Very clearly lighted, sans foliage, the Armand Hammer Collection at the Diploma Galleries of the Royal Academy should inspire gratitude that there are those who have it in abundance and spend it so wisely — money, that is. This fine mixedbag collection cuts across a number of frontiers. The 103 pictures present a Spacious, uncluttered view of superb old and ' modern ' masters (as far as Picasso) to relish; and a satisfying reflection of the excellent taste of a very civilised man. LThere are Rembrandt, Rubens, Sargent, Eakins, Van Gogh — among a host of familiar names — and a Vuillard oil, Interior, that made me ponder all those films that make the breaking into and removal of treasures from museums seem the easiest things in the world to do.

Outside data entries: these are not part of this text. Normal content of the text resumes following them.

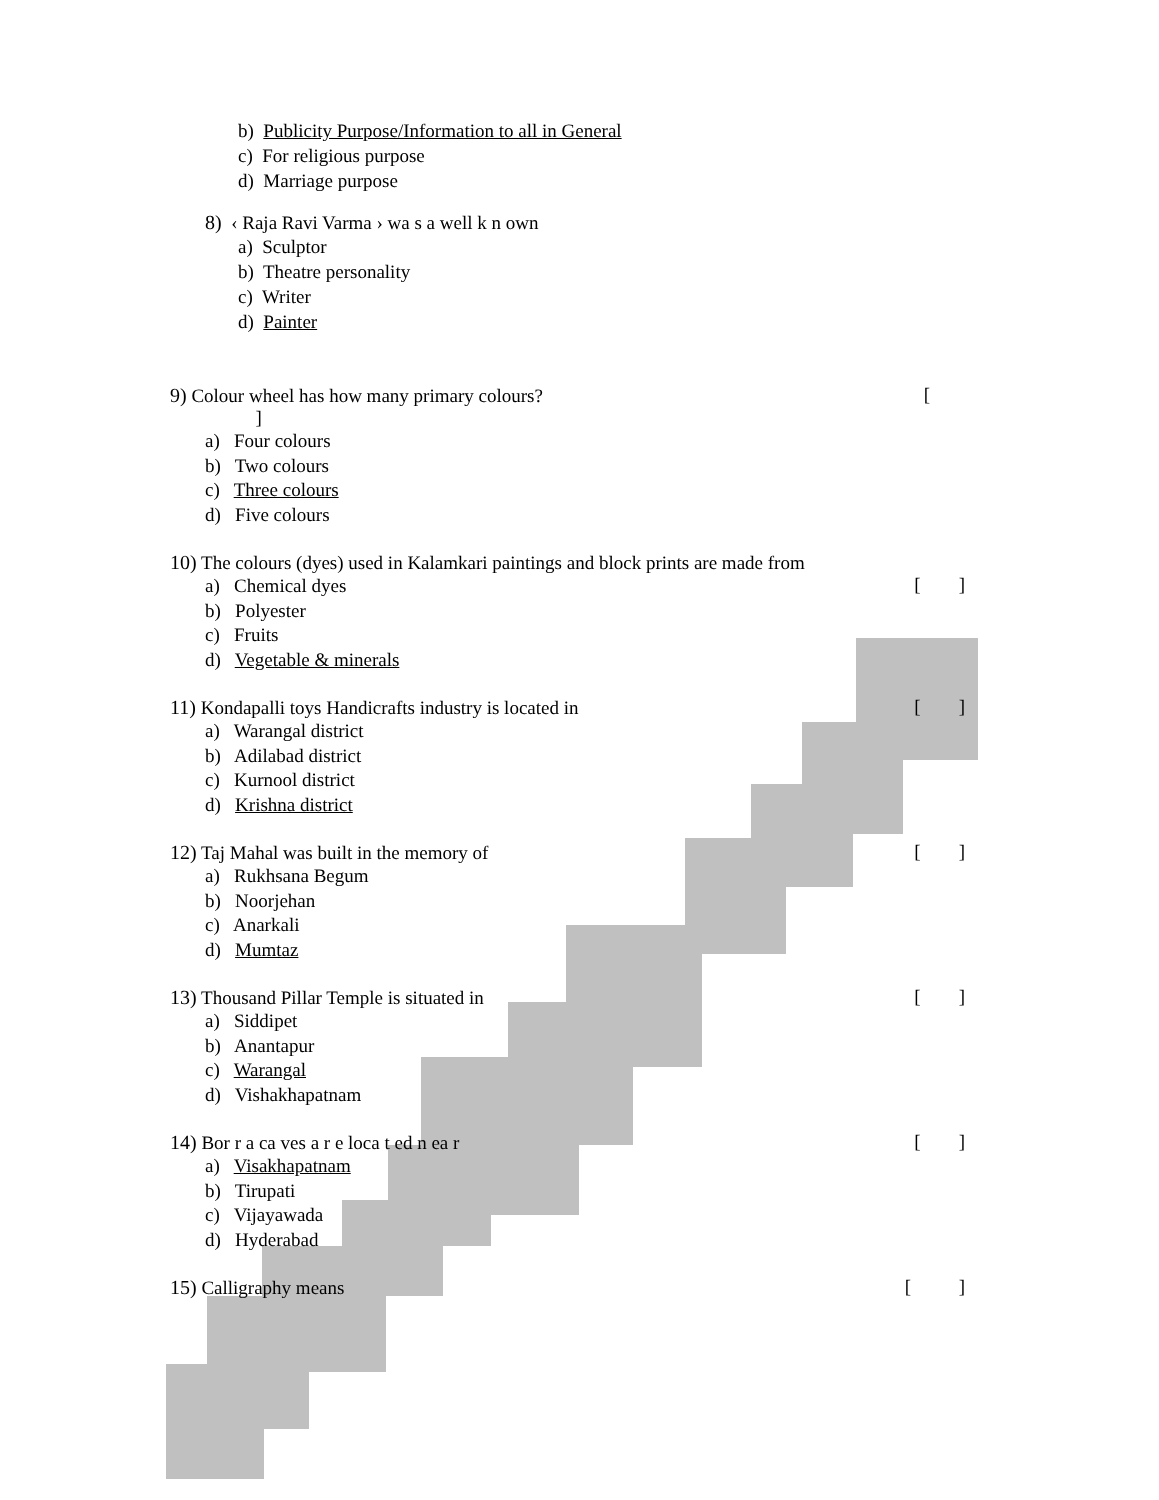b) Publicity Purpose/Information to all in General
c) For religious purpose
d) Marriage purpose
8) ‹ Raja Ravi Varma › wa s a well k n own
a) Sculptor
b) Theatre personality
c) Writer
d) Painter
9) Colour wheel has how many primary colours? [
]
a) Four colours
b) Two colours
c) Three colours
d) Five colours
10) The colours (dyes) used in Kalamkari paintings and block prints are made from
[ ]
a) Chemical dyes
b) Polyester
c) Fruits
d) Vegetable & minerals
11) Kondapalli toys Handicrafts industry is located in [ ]
a) Warangal district
b) Adilabad district
c) Kurnool district
d) Krishna district
12) Taj Mahal was built in the memory of [ ]
a) Rukhsana Begum
b) Noorjehan
c) Anarkali
d) Mumtaz
13) Thousand Pillar Temple is situated in [ ]
a) Siddipet
b) Anantapur
c) Warangal
d) Vishakhapatnam
14) Bor r a ca ves a r e loca t ed n ea r [ ]
a) Visakhapatnam
b) Tirupati
c) Vijayawada
d) Hyderabad
15) Calligraphy means [ ]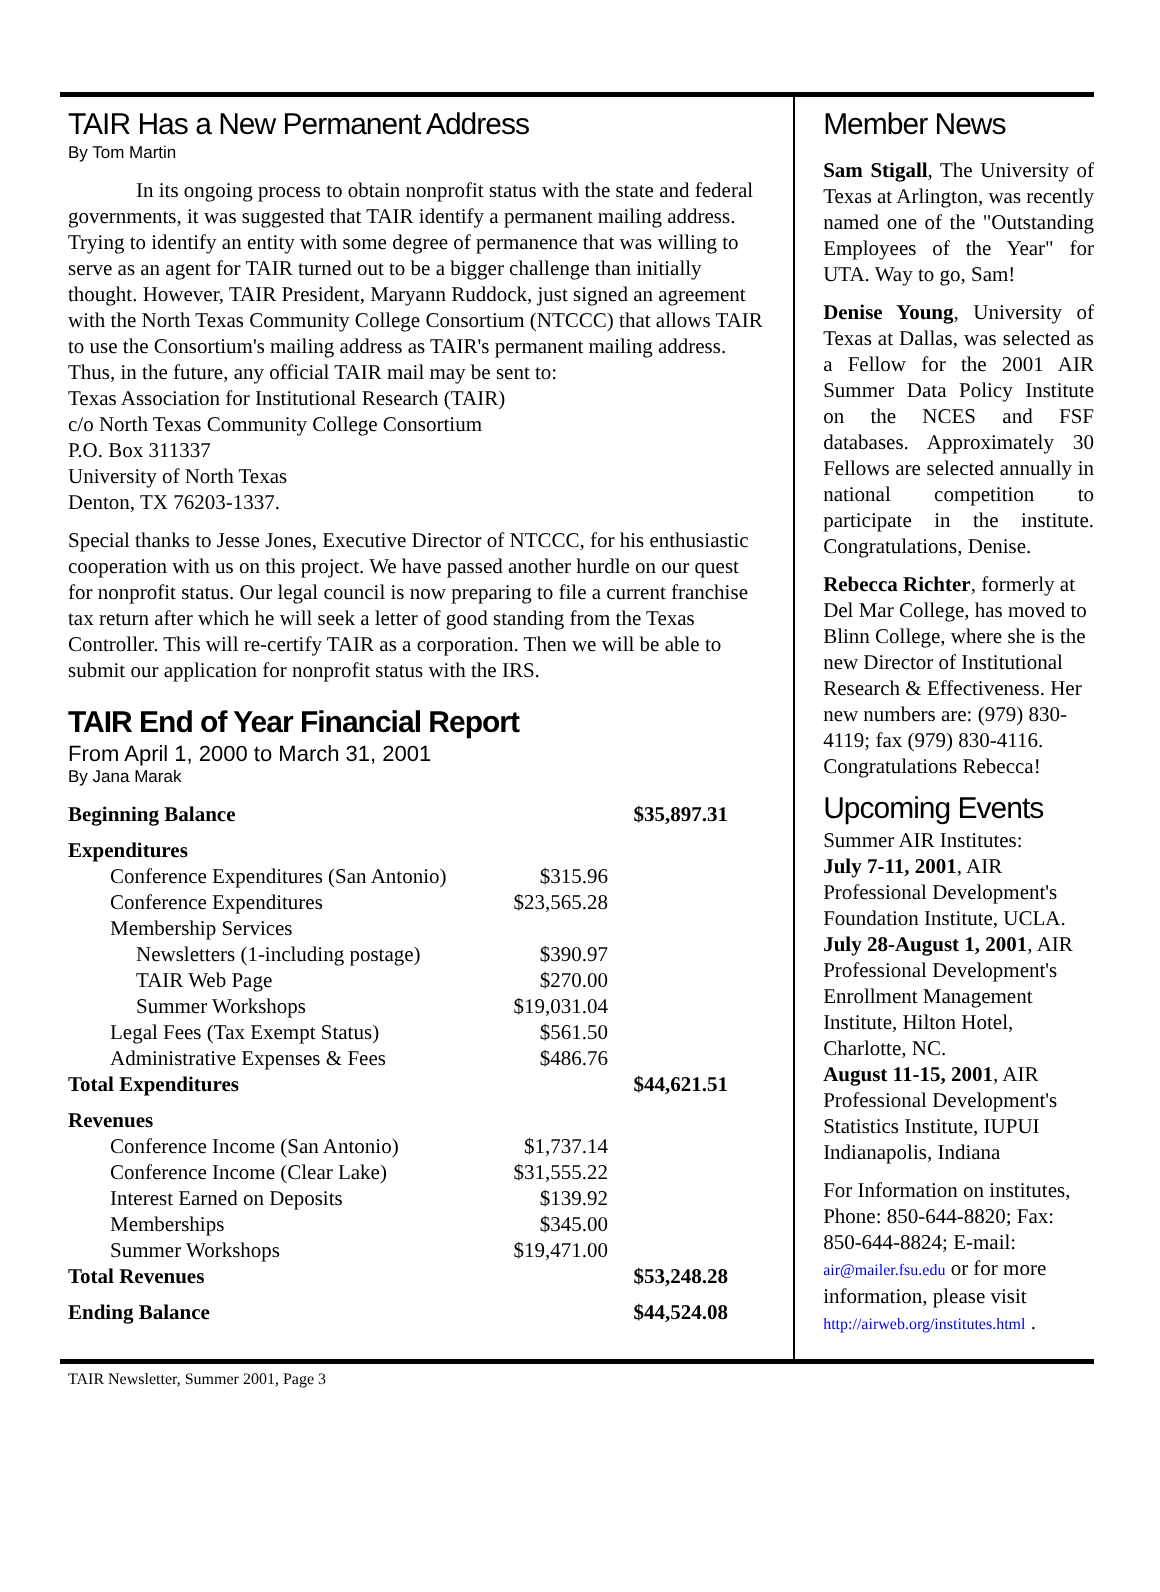TAIR Has a New Permanent Address
By Tom Martin
In its ongoing process to obtain nonprofit status with the state and federal governments, it was suggested that TAIR identify a permanent mailing address. Trying to identify an entity with some degree of permanence that was willing to serve as an agent for TAIR turned out to be a bigger challenge than initially thought. However, TAIR President, Maryann Ruddock, just signed an agreement with the North Texas Community College Consortium (NTCCC) that allows TAIR to use the Consortium's mailing address as TAIR's permanent mailing address. Thus, in the future, any official TAIR mail may be sent to:
Texas Association for Institutional Research (TAIR)
c/o North Texas Community College Consortium
P.O. Box 311337
University of North Texas
Denton, TX 76203-1337.
Special thanks to Jesse Jones, Executive Director of NTCCC, for his enthusiastic cooperation with us on this project. We have passed another hurdle on our quest for nonprofit status. Our legal council is now preparing to file a current franchise tax return after which he will seek a letter of good standing from the Texas Controller. This will re-certify TAIR as a corporation. Then we will be able to submit our application for nonprofit status with the IRS.
TAIR End of Year Financial Report
From April 1, 2000 to March 31, 2001
By Jana Marak
| Beginning Balance | | $35,897.31 |
| Expenditures | | |
| Conference Expenditures (San Antonio) | $315.96 | |
| Conference Expenditures | $23,565.28 | |
| Membership Services | | |
| Newsletters (1-including postage) | $390.97 | |
| TAIR Web Page | $270.00 | |
| Summer Workshops | $19,031.04 | |
| Legal Fees (Tax Exempt Status) | $561.50 | |
| Administrative Expenses & Fees | $486.76 | |
| Total Expenditures | | $44,621.51 |
| Revenues | | |
| Conference Income (San Antonio) | $1,737.14 | |
| Conference Income (Clear Lake) | $31,555.22 | |
| Interest Earned on Deposits | $139.92 | |
| Memberships | $345.00 | |
| Summer Workshops | $19,471.00 | |
| Total Revenues | | $53,248.28 |
| Ending Balance | | $44,524.08 |
Member News
Sam Stigall, The University of Texas at Arlington, was recently named one of the "Outstanding Employees of the Year" for UTA. Way to go, Sam!
Denise Young, University of Texas at Dallas, was selected as a Fellow for the 2001 AIR Summer Data Policy Institute on the NCES and FSF databases. Approximately 30 Fellows are selected annually in national competition to participate in the institute. Congratulations, Denise.
Rebecca Richter, formerly at Del Mar College, has moved to Blinn College, where she is the new Director of Institutional Research & Effectiveness. Her new numbers are: (979) 830-4119; fax (979) 830-4116. Congratulations Rebecca!
Upcoming Events
Summer AIR Institutes:
July 7-11, 2001, AIR Professional Development's Foundation Institute, UCLA.
July 28-August 1, 2001, AIR Professional Development's Enrollment Management Institute, Hilton Hotel, Charlotte, NC.
August 11-15, 2001, AIR Professional Development's Statistics Institute, IUPUI Indianapolis, Indiana
For Information on institutes, Phone: 850-644-8820; Fax: 850-644-8824; E-mail: air@mailer.fsu.edu or for more information, please visit http://airweb.org/institutes.html .
TAIR Newsletter, Summer 2001, Page 3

The Tate need not think twice about my fantasies — Barnett Newman's exhibition leaves me cold. This is a show for the art scholar, the fellow who can emphathise with the struggles of the intellectual battle fought twenty years ago (and won, it would seem, on the evidence of retrospective shows like this) by the abstract expressionists. While acknowledging the debt to pioneers like Newman, viewing his work today I'm bound to confess that the stripes or ' zips ' don't do much for me. Thomas Hess's five-chapter catalogue biography presents an interesting picture of the sociological marriage to the aesthetic forces that produced this body of work, but despite the information that Onement I "is a complex symbol, in the purest sense, of Genesis itself . . . an act of division, a gesture of separation, as God separated light from darkness, with a line drawn in the void," or that in Onement II "the red line divides the red field in an iconogenesiac statement," I can't get all that excited about what I still see only as stripes on large areas of paint.

At the Serpentine Gallery, Su Braden also takes the trouble to explain what she's on about. From a written statement about her concentric-circled floor-painting — which occupies an entire gallery on a floor specially raised eighteen inches for the occasion — we learn that she has been busy constructing and painting a mirrorimage of the ceiling of the room she has been given to play around in: "I shall try to use the Serpentine Gallery in a way which will relate to the place, the time allotted to me (three weeks in summer) and my own position at this time." It is nice that the Arts Council could indulge Miss Braden, but the Sistine floor it isn't.

In the East Gallery Stephen Lobb's Soft Cover hanging jungle made from a variety of soft materials, provides a lot more fun and reveals the sort of imagination that could one day produce another electric light bulb. I hope he hasn't spoiled it since I saw it by making any profound written statements.